Rabia rachèterait sa fille si elle "avait à manger et à boire". Mais ses trois enfants et elle ont à peine de quoi vivre. Son fils de 11 ans travaille dans une boulangerie pour un demi dollar par jour, et celui de neuf ans ramasse des ordures pour 30 cents.
"J'ai le cœur brisé (...), mais je devais sauver mes fils", justifie Rabia.
Dans les camps, on se nourrit avec quelques centimes par jour, gagnés en mendiant ou en poussant une brouette. On se demande comment on survivra à l'hiver qui approche.
- 'Ce n'est pas bien' -
Tous les soirs, Abdul Rahim Akhbar collecte du pain pour aider les familles les plus démunies. "J'ai vu une centaine de familles le faire dans ce camp. Même mon frère", dit-il au sujet des mariages d'enfants.

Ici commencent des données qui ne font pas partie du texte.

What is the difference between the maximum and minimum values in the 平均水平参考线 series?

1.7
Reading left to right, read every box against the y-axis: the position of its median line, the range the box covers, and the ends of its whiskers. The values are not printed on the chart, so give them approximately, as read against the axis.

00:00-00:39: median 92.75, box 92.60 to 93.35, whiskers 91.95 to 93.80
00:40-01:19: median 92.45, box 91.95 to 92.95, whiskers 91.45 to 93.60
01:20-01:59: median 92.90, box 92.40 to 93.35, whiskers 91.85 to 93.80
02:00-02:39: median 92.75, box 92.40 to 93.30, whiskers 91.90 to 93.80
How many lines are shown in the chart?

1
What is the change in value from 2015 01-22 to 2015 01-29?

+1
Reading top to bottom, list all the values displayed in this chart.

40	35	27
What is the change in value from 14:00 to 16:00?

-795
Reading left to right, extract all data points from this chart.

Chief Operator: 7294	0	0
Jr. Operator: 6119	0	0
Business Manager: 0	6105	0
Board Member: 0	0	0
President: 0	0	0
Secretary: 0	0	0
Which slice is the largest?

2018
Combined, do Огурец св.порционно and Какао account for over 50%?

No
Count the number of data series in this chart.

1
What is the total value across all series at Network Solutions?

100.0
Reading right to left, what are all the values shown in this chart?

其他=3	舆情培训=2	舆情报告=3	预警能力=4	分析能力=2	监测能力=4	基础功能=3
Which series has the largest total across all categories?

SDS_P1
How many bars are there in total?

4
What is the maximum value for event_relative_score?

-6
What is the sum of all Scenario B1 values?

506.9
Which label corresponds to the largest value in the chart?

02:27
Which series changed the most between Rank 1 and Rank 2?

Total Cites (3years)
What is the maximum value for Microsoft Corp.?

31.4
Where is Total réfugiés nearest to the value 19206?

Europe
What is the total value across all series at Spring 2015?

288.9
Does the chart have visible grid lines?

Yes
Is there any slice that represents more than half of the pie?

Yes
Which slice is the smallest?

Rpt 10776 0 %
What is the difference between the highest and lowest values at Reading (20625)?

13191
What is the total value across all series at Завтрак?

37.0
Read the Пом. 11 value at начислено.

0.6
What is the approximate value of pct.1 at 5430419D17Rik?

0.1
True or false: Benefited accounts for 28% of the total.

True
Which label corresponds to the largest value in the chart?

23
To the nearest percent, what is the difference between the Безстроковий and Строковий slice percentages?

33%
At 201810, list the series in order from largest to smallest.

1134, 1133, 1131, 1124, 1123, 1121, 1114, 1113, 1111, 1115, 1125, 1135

La veille, il est allé voir des responsables talibans pour demander leur aide. Mais ceux-ci sont impuissants dans une province où 90% des habitants sont en danger faute de nourriture suffisante.
Ces mariages "sont dus aux problèmes économiques, ce n'est pas une règle imposée" par les talibans, insiste auprès de l'AFP le gouverneur par intérim de Badghis, Malawi Abdul Sattar.
L'âge minimum légal pour le mariage des filles était de 16 ans sous le gouvernement précédent, avant la prise de pouvoir des talibans en août.
Selon un rapport de l'Unicef de 2018, 42% des familles afghanes ont une fille qui se marie avant l'âge de 18 ans. D'abord pour des raisons financières, car le mariage est souvent perçu comme le moyen d'assurer la survie d'une famille. Mais les filles mariées tôt encourent aussi de graves risques, des accouchements compliqués aux violences conjugales ou familiales.
Pour l'époux, acheter une fille jeune est avantageux, car elle coûte moins cher qu'une femme plus âgée.
Le fléau s'étend aussi aux camps de déplacés d'Hérat, la troisième plus grande ville afghane, un peu plus au sud. Allahudin, un déplacé originaire de Badghis, y explique avoir vendu sa fille de 10 ans.
"Je ne l'aurais jamais fait si j'avais eu le choix", dit-il. Il a une autre fille, âgée de cinq ans, et s'il le pouvait, il la "vendrai(t) aussi".
Derrière les mots crus, la souffrance des pères est toutefois criante. Leur voix, leurs yeux traduisent leur désespoir infini de ne pouvoir subvenir aux besoins de leurs familles.
"Je sais que ce n'est pas bien", regrette lui aussi Baz Mohammad, un ancien cultivateur de Badghis. "Mais j'ai cru que nous allions tous mourir".